I've heard people describe the look of the picture as "stark" and "gritty," but I can't see it: This is, by far, the most rapturously beautiful-looking picture I've seen all year. The images have an almost satiny texture. Corbijn's shots are always meticulously composed, as you'd expect from a filmmaker with a background as a portrait photographer, but even though they sometimes betray only the smallest traces of movement, they're always alive, never static. The look of the picture reminds me of the early Beatles photographs taken by Astrid Kirchherr: Corbijn picks up on everything that's innocent and open about these kids' faces (and they were, after all, just kids). The suggestion is that they were standing on the cusp of something massive and overwhelming -- that they'd been granted a wish that could either make or destroy them.

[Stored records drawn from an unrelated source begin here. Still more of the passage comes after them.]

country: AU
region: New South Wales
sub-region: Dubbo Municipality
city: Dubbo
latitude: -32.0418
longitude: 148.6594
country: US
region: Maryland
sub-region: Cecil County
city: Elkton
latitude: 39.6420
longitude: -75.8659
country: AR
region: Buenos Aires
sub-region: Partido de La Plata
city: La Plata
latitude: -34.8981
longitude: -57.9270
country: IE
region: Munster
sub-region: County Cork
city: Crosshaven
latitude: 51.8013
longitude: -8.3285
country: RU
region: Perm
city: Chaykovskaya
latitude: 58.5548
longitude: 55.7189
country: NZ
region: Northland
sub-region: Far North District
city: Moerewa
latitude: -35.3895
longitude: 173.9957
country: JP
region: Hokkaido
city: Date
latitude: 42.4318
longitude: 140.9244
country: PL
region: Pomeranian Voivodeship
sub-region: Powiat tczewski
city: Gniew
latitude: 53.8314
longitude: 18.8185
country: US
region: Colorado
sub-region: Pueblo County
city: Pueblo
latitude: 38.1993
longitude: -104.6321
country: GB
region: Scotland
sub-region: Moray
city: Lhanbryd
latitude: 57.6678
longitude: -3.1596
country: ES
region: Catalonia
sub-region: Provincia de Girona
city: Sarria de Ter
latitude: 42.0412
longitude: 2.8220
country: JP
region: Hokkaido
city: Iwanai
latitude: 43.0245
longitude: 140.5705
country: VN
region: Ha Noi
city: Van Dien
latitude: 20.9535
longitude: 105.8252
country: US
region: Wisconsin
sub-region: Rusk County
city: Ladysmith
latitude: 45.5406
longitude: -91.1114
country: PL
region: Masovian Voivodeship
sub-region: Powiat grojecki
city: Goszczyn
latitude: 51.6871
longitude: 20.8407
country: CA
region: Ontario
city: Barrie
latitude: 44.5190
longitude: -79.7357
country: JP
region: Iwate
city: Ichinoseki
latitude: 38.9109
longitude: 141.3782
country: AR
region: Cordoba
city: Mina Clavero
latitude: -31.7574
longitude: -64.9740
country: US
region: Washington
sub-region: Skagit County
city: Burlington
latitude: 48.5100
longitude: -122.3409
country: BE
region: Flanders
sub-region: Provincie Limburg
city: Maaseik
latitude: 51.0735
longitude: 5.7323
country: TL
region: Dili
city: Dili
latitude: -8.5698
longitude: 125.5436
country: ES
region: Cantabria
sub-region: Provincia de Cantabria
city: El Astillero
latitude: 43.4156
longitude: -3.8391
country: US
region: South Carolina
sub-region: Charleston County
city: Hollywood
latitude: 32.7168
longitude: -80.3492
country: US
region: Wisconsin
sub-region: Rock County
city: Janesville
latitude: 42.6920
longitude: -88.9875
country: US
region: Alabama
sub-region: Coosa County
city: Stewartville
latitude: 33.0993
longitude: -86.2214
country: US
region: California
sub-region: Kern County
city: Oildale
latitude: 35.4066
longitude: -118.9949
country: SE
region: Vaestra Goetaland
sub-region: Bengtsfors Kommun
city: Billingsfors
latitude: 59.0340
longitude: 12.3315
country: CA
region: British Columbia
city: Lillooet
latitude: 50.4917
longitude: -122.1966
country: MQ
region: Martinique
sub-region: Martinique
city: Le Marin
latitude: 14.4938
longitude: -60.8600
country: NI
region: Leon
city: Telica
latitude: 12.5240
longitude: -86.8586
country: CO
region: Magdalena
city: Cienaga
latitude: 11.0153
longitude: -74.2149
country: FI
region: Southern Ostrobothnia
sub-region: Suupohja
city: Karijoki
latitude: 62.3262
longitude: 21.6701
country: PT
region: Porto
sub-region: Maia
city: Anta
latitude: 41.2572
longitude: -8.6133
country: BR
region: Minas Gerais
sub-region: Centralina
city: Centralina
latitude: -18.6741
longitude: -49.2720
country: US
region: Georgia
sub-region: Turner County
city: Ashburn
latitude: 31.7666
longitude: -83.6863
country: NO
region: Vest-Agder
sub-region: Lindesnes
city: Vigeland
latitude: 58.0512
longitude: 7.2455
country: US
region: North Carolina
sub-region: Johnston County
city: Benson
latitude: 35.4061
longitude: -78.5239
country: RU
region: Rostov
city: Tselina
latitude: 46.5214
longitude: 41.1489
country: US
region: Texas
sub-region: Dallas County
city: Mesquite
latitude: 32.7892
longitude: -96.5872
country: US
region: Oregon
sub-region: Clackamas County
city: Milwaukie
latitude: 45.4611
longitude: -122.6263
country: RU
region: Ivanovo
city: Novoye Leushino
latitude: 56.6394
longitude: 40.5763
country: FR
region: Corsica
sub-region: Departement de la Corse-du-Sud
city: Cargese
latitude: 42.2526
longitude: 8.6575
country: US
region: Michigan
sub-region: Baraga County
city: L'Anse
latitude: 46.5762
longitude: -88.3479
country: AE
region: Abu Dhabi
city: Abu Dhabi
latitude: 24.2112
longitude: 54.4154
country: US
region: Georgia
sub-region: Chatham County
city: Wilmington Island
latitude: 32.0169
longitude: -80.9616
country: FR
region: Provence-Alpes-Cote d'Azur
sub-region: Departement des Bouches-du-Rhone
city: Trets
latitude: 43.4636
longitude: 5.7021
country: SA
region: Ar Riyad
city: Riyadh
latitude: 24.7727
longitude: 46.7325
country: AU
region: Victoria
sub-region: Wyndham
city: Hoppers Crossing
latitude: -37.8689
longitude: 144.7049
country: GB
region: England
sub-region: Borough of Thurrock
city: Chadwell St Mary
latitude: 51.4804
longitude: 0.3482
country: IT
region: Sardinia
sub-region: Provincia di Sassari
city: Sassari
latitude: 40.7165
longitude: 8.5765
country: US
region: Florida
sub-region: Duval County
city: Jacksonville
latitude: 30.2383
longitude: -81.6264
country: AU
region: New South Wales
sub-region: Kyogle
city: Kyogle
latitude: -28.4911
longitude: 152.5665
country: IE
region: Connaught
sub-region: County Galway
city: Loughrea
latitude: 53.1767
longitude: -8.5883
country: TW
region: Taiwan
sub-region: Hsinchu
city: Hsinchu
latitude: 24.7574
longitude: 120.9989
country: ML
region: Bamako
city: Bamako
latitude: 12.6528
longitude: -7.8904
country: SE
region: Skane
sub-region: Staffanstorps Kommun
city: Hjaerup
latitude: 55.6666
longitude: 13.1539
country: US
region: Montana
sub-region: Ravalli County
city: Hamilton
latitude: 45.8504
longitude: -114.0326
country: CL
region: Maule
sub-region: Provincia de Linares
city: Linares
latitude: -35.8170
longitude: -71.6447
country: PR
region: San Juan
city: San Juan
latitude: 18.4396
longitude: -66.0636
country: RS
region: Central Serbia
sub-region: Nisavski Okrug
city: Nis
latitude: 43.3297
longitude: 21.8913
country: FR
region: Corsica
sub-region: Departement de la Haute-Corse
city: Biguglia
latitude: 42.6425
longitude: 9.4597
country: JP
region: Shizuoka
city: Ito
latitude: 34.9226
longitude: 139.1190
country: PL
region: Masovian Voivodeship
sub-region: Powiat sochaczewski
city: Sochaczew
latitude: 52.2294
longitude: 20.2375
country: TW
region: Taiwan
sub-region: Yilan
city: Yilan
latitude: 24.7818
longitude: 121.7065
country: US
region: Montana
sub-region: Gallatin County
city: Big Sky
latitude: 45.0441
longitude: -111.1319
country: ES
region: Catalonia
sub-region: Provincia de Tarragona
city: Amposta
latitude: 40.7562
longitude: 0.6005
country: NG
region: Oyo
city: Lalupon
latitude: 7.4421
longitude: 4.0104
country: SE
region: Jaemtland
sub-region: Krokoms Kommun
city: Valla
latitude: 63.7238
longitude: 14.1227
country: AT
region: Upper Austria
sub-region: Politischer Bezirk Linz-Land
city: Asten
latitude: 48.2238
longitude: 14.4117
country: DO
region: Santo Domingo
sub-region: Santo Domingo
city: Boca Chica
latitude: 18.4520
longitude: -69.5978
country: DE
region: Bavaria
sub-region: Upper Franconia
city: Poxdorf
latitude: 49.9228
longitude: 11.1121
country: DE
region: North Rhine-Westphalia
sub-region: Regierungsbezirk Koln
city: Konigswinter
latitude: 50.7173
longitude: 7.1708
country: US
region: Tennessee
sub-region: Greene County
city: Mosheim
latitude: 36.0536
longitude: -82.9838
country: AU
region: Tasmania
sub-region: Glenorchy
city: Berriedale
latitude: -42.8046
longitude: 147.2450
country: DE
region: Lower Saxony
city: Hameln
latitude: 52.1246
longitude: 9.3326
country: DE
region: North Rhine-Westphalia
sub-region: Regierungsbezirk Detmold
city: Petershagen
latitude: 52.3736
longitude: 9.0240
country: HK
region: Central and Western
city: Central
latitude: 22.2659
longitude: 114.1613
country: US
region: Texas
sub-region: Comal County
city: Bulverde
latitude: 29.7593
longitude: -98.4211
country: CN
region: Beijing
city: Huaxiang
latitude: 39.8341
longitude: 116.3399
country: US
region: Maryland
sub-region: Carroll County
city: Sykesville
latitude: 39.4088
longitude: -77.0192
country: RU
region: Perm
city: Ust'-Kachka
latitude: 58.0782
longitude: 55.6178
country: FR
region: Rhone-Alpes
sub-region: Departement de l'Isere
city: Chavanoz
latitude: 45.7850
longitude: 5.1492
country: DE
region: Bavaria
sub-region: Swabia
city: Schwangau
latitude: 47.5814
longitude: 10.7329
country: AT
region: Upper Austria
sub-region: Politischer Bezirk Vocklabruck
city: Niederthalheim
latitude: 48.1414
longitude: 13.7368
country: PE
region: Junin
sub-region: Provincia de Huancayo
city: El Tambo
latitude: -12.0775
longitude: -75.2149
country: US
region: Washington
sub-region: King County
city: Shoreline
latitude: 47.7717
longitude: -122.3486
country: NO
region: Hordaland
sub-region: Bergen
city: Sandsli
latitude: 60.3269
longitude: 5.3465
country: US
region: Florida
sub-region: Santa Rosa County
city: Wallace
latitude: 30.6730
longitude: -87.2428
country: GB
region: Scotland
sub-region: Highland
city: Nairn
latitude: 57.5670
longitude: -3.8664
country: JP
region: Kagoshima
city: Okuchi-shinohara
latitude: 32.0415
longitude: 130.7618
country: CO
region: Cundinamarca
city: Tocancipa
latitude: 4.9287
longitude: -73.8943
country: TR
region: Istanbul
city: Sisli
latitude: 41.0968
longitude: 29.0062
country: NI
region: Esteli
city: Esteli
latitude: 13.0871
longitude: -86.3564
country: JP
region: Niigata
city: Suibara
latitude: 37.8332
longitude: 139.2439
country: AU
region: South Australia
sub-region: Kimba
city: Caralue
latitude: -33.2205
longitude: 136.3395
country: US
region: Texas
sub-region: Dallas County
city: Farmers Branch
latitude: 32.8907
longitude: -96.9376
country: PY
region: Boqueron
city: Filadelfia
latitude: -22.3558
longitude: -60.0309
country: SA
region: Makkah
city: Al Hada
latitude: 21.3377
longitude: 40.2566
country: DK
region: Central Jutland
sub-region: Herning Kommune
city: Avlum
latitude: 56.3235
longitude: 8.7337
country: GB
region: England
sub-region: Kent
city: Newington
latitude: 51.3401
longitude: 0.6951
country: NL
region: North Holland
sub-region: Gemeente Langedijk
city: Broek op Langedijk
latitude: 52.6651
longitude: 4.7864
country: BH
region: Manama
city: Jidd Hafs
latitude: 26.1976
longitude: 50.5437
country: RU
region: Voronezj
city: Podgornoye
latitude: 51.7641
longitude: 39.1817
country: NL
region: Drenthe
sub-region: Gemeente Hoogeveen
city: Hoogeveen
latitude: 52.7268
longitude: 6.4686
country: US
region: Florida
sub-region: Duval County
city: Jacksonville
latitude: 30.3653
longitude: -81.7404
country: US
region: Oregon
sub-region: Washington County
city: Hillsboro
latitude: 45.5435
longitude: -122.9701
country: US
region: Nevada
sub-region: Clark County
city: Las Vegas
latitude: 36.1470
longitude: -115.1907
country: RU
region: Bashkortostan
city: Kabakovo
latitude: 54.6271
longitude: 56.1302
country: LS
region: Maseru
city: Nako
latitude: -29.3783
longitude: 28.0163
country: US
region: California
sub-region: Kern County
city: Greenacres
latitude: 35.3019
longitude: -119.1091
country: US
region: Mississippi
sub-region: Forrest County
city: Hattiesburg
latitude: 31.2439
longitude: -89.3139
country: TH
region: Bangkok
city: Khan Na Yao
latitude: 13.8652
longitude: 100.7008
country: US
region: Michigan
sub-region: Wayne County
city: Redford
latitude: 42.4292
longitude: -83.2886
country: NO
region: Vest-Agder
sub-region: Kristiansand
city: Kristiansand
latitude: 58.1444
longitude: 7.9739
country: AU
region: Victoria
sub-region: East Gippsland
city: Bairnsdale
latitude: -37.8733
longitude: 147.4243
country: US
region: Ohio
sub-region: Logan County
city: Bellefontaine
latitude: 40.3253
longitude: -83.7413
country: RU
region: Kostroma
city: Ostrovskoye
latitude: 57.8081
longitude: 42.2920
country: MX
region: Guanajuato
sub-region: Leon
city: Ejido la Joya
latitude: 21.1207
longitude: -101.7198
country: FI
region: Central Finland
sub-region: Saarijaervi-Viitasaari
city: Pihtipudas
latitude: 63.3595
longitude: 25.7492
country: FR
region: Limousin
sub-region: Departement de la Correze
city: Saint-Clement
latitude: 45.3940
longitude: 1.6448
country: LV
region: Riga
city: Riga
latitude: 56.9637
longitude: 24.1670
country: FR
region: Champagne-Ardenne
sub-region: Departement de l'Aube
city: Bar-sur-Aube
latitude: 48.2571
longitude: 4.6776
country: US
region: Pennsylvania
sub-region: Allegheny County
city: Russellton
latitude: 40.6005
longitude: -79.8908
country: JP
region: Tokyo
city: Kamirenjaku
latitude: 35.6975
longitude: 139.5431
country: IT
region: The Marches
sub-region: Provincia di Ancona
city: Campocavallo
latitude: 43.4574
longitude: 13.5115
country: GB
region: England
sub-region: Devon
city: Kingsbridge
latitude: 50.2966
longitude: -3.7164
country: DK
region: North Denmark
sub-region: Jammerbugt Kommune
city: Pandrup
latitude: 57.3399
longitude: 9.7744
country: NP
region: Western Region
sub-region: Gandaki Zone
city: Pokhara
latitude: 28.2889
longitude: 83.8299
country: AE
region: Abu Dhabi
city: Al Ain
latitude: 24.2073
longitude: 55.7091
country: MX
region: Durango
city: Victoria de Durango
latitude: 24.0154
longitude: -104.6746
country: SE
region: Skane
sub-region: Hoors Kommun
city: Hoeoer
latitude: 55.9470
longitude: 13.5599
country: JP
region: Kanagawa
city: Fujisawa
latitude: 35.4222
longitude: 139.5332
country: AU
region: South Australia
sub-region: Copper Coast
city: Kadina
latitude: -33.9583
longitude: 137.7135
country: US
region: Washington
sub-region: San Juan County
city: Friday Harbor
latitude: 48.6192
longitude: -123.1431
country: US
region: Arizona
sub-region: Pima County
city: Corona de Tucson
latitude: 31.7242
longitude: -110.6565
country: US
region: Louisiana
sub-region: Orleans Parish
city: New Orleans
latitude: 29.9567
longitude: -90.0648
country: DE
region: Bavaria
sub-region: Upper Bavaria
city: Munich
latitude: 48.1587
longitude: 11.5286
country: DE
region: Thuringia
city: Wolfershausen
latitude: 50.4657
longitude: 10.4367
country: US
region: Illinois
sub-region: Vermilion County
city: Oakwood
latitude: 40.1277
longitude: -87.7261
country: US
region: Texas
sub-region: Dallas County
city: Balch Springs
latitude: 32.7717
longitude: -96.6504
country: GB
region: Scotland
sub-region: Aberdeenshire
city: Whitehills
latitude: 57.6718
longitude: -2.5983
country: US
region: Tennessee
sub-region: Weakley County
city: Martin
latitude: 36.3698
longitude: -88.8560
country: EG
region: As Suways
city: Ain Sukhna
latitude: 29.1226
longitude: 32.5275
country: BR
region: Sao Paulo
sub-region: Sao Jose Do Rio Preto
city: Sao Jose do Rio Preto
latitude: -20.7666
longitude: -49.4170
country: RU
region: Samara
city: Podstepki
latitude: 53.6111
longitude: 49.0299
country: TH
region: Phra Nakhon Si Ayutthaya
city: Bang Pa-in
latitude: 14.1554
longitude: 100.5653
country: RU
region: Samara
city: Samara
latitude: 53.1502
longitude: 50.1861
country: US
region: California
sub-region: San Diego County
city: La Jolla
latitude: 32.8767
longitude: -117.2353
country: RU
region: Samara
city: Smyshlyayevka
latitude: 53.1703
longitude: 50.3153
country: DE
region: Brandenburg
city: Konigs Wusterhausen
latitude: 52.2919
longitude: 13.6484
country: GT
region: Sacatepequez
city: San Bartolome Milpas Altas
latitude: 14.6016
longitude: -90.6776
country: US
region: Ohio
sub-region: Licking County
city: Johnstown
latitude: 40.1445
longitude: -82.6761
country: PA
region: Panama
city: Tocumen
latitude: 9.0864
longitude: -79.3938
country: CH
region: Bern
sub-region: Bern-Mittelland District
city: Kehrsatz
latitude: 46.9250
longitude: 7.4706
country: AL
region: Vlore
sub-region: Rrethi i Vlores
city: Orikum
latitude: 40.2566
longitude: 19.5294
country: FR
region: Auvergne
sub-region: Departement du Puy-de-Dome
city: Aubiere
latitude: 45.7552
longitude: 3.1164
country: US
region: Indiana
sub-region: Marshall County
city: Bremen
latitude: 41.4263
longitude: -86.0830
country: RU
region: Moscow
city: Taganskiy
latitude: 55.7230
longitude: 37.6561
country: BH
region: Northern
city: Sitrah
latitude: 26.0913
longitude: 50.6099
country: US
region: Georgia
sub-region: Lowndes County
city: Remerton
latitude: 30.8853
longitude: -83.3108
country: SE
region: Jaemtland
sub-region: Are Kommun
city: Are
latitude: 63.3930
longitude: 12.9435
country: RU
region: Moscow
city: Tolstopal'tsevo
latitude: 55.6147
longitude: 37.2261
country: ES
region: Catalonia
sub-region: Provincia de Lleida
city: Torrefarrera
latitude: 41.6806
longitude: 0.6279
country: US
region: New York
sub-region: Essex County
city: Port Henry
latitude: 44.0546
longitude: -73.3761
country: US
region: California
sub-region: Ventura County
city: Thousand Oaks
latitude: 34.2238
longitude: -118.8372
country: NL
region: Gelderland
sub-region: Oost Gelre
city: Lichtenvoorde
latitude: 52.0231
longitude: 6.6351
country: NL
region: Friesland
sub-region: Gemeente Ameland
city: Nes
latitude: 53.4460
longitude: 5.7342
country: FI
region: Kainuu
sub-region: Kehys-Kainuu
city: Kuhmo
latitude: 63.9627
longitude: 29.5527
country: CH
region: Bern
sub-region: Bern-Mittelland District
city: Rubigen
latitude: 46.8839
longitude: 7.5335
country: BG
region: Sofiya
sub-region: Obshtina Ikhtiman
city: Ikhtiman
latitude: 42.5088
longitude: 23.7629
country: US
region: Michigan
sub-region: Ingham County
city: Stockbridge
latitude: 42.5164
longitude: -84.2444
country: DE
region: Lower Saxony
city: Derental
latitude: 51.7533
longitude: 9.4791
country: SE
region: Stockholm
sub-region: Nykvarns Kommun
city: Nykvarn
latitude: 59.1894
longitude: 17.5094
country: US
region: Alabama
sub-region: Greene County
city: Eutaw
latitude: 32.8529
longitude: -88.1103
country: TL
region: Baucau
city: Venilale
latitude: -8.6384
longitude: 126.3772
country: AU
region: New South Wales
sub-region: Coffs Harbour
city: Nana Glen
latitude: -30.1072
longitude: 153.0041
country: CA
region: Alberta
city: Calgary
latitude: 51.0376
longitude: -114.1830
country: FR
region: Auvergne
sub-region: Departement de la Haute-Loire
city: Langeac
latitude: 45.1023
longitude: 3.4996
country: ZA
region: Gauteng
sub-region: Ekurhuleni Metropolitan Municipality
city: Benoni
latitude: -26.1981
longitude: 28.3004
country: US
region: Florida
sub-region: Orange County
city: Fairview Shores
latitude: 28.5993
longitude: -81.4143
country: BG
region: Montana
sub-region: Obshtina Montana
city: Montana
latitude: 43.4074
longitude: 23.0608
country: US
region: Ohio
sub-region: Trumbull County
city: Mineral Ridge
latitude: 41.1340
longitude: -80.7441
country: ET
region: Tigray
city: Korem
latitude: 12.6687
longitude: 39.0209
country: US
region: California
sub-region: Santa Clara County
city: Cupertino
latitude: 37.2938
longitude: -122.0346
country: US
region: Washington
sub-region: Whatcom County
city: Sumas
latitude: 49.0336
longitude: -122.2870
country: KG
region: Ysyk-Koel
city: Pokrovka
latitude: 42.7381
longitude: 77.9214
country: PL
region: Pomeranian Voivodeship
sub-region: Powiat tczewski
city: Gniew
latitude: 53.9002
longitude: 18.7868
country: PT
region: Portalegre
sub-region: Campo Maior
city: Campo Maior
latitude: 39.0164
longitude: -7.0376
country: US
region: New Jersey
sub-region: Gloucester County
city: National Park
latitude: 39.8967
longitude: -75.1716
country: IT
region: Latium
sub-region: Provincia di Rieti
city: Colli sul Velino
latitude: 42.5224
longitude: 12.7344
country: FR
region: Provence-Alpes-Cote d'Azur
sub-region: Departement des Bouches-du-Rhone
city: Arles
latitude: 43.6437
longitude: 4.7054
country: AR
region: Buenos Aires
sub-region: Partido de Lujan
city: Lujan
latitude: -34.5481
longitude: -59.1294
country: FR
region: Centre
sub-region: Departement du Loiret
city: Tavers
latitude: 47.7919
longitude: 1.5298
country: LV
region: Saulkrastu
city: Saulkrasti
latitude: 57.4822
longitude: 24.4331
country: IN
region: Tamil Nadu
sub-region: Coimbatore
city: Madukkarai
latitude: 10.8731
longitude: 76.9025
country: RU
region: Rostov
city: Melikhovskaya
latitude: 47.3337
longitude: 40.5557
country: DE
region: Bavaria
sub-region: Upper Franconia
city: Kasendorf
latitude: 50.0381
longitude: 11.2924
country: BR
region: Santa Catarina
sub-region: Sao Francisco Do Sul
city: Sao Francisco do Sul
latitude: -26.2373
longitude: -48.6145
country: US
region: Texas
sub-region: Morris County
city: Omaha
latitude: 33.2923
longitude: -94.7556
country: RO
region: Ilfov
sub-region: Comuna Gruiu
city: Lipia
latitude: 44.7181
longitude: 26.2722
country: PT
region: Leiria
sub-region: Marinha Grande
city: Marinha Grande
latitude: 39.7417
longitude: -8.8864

The Manchester music scene has been the subject of a previous picture, Michael Winterbottom's buoyant, expressive "24 Hour Party People." But "Control" is a very different movie -- perhaps less of an insiders' picture, one that music snobs may not like, but one that "real" people will easily respond to. I saw "Control" first at the Toronto Film Festival, and later at a screening in New York. After the New York screening, a woman who was perhaps 10 years older than I am (in other words, not someone you'd automatically put in the Joy Division demographic, if we care to delineate such a demographic at all) approached me. She had clearly loved the movie -- she'd stayed until the very last credit had rolled away -- and she wanted to know: What happened to the band after Curtis' death? Did they break up? Did they ever get to America?
I explained to her that the band had reformed under the name New Order, and that although Joy Division's trip to America had of course been canceled, New Order had played here many times. She told me she'd known nothing about Joy Division going into the movie, but that she recognized most of Curtis' literary references. (There's a shot in the movie of Curtis' bookshelf, laden with the likes of Burroughs, Ginsberg and J.G. Ballard.) This woman's response confirmed for me that Corbijn's movie isn't just for the faithful. Instead of painting a tiny, cramped picture intended only for the elite, it opens up one small corner of the world for everybody. "Control" is proof of the way the music of someone else's life can suddenly and magically become your own.